The Federal Supreme Court of Switzerland rendered on 20 August 2016 an interesting decision (Case 4A_559/2015) concerning the possibility to challenge the rent of residential premises furthered and controlled by a public authority when the concerned property is going out of such administrative control.
In this particular case, the lease agreement had been signed in July 2005 for a five bedrooms apartment situated in Geneva built at the beginning of 1990 and classified as HLM (social housing), whose rent was controlled by the competent authority until the end of 2012. The agreement was renewed from year to year, failing a termination by either party.
During such period of control, any modification of the agreed rent roll was of the competence of the local administrative authority, which decided to act either officially, or at the request of the owner, or of a Tenant. Based on Federal law, the administrative authority may not authorize rents procuring to the Landlord an excessive yield of the own funds invested in the building or coming from a manifestly excessive purchase price.
In August 2012, following a gift (donation), the ownership of the property had been transferred to a new owner and during the period of rent control, the last increase of rent to CHF 1'508.00 per month was authorized as of 1st December 2012. Simultaneously, the Tenant requested a rent reduction for the 1st March 2013, in view of the end of the rent control, and this based on a yield calculation.
Indeed, under Swiss Law, there are two methods applicable to calculate whether a rent is admissible.
The first, the so-called "absolute method", aims at examining, on the basis of the market prices and of the costs borne by the Landlord, if the rent is abusive, because it is procuring an excessive yield.
In application of Article 269 Swiss Code of Obligations (SCO), the rent is abusive when it enables the Landlord to get an excessive yield of the rented premises. What is meant here is the net yield of the invested own funds.
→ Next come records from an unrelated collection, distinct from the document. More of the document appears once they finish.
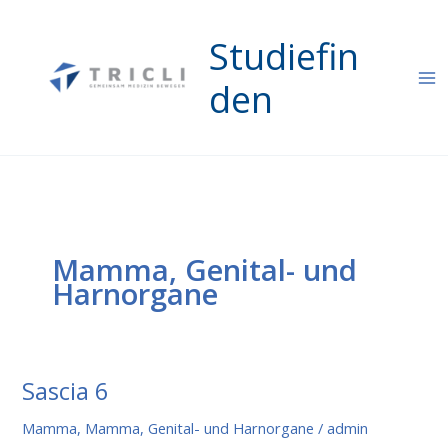
Zum
Inhalt
Studiefin
springen
den
Mamma, Genital- und
Harnorgane
Sascia 6
Mamma
,
Mamma, Genital- und Harnorgane
/
admin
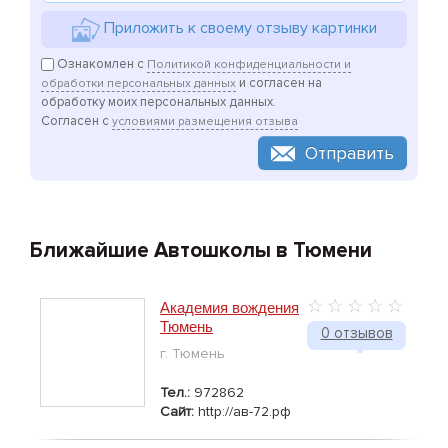
Приложить к своему отзыву картинки
Ознакомлен с
Политикой конфиденциальности и
и согласен на
обработки персональных данных
обработку моих персональных данных.
Согласен с
условиями размещения отзыва
Отправить
Ближайшие Автошколы в Тюмени
Академия вождения
Тюмень
0 отзывов
г. Тюмень
Тел.:
972862
Сайт:
http://ав-72.рф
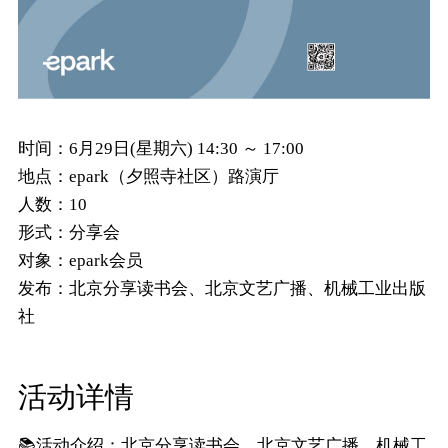
时间：
6月29日(星期六) 14:30 ～ 17:00
地点：
epark（夕照寺社区）路演厅
人数：
10
形式：
分享会
对象：
epark会员
发布：
北京分享读书会、北京文艺广播、机械工业出版
社
活动详情
📚活动介绍：北京分享读书会、北京文艺广播、机械工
The yield corresponds to the connection between the net revenues obtained from the rented premises, after deduction of all expenses, and the own funds invested. The rent must on one hand offer a reasonable yield on the own funds invested and on the other hand cover the real estate expenses. The calculation of the net yield, according to the "absolute method", is a control of the rent on the basis of the financial situation of the building at a specific moment, regardless of any previous agreements.
The second method, the so-called "relative method" consists in controlling if a rent adaptation during the lease is admissible, according to the contractual relationship between the parties; to that purpose, the judge examines in particular the evolution of the rent fixing criteria between the date of the setting of the previous rent and the date of the fixing of the litigious rent.
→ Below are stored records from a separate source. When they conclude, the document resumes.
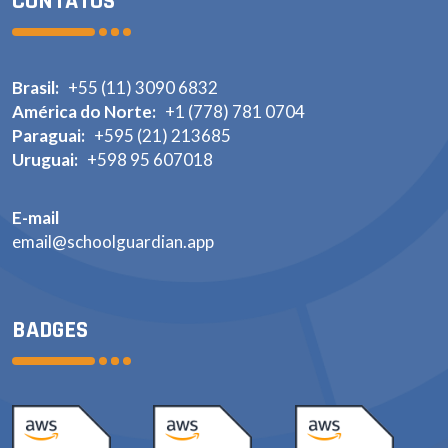
CONTATOS
Brasil:
+55 (11) 3090 6832
América do Norte:
+1 (778) 781 0704
Paraguai:
+595 (21) 213685
Uruguai:
+598 95 607018
E-mail
email@schoolguardian.app
BADGES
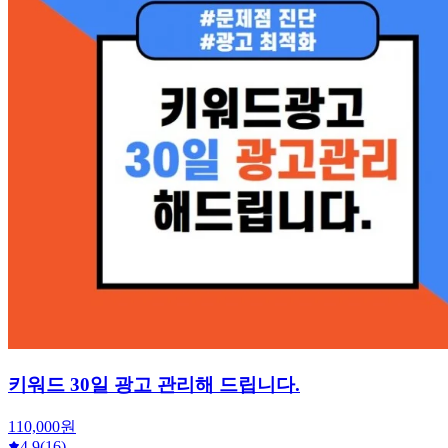
키워드 30일 광고 관리해 드립니다.
110,000원
4.9
(16)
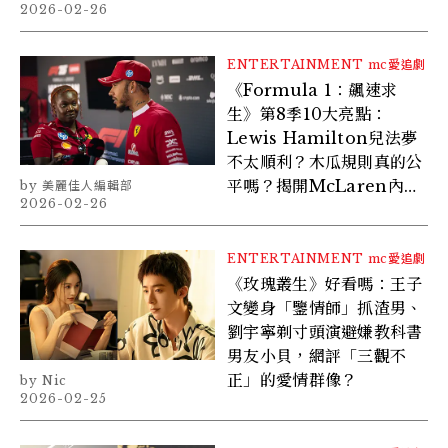
2026-02-26
ENTERTAINMENT
mc愛追劇
《Formula 1：飆速求
生》第8季10大亮點：
Lewis Hamilton兒法夢
不太順利？木瓜規則真的公
平嗎？揭開McLaren內部
美麗佳人編輯部
2026-02-26
矛盾
ENTERTAINMENT
mc愛追劇
《玫瑰叢生》好看嗎：王子
文變身「鑒情師」抓渣男、
劉宇寧剃寸頭演避嫌教科書
男友小貝，網評「三觀不
正」的愛情群像？
Nic
2026-02-25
The principle of trust implies that the party which does not dispute a rent adaptation, cannot afterwards avail itself that it was abusive or insufficient; a modification of rent is therefore only admissible if the circumstances have changed since the last adaptation. In accordance with the wording of Article 270a al.1 SCO, the Tenant may dispute the amount of the rent and ask for its reduction for the next termination term, if he has a reason to admit that the rented premises are procuring to the Landlord an excessive yield within the meaning of Articles 269 and 269a SCO, because of a considerable modification of the calculation basis, resulting in particular from a costs reduction.
According to a well-established case-law, a rent reduction request during a lease must be examined on the basis of the relative method, meaning that the Tenant can only invoke rent reduction factors which occurred since the last rent fixing. The Landlord may however allege the exception of the absolute method to counter a rent reduction request based on the relative method.
In addition, in certain specific cases, the case-law has exceptionally also admitted that the party which requests a rent modification may invoke the absolute method, specially where the previous rent resulted from an indexed or a staggered lease; indeed in such leases, the rent may only vary according to a single factor, either the rise in price based on the Swiss Consumer Price Index, or the specific amount agreed in advance between the parties.
In this new and recent decision, the Federal Supreme Court questioned whether the absolute method should be applicable when a building is going out of the rent control by an authority; the Court mentioned expressly that the relative method would be sufficiently appropriate, since it would enable the civil judge to take into account all the changes that have occurred since the last rent fixing by the administrative authority, including the possible loss of public subsidies by the Landlord.
This decision is a confirmation of the preamble of a previous decision rendered in 2001 by the same Court, pointing out that in principle only the Landlord may invoke the absolute method when a property is going out of the administrative control of the rents, since it is likely that a yield calculation would generally result in setting a rent superior to the one subject to the control of the administrative authority.
Residential premises, whose rents are controlled by an authority, may be interesting for foreigners willing to invest in Switzerland because they constitute an exception to the principle that real estate used for residential purposes may not be purchased by persons abroad solely as an investment. In seven cantons of Switzerland, including in Geneva, foreigners may be authorized to acquire real estate for the construction of subsidized housing, i.e. for the building of accommodation with a rent which is low and reasonable compared with similar premises in the same locality, or to acquire newly built social housing of the same type when there is a local housing shortage (Article 9 para.1, lit. a. Federal law of 16 December 1983 on the acquisition of real estate by persons abroad).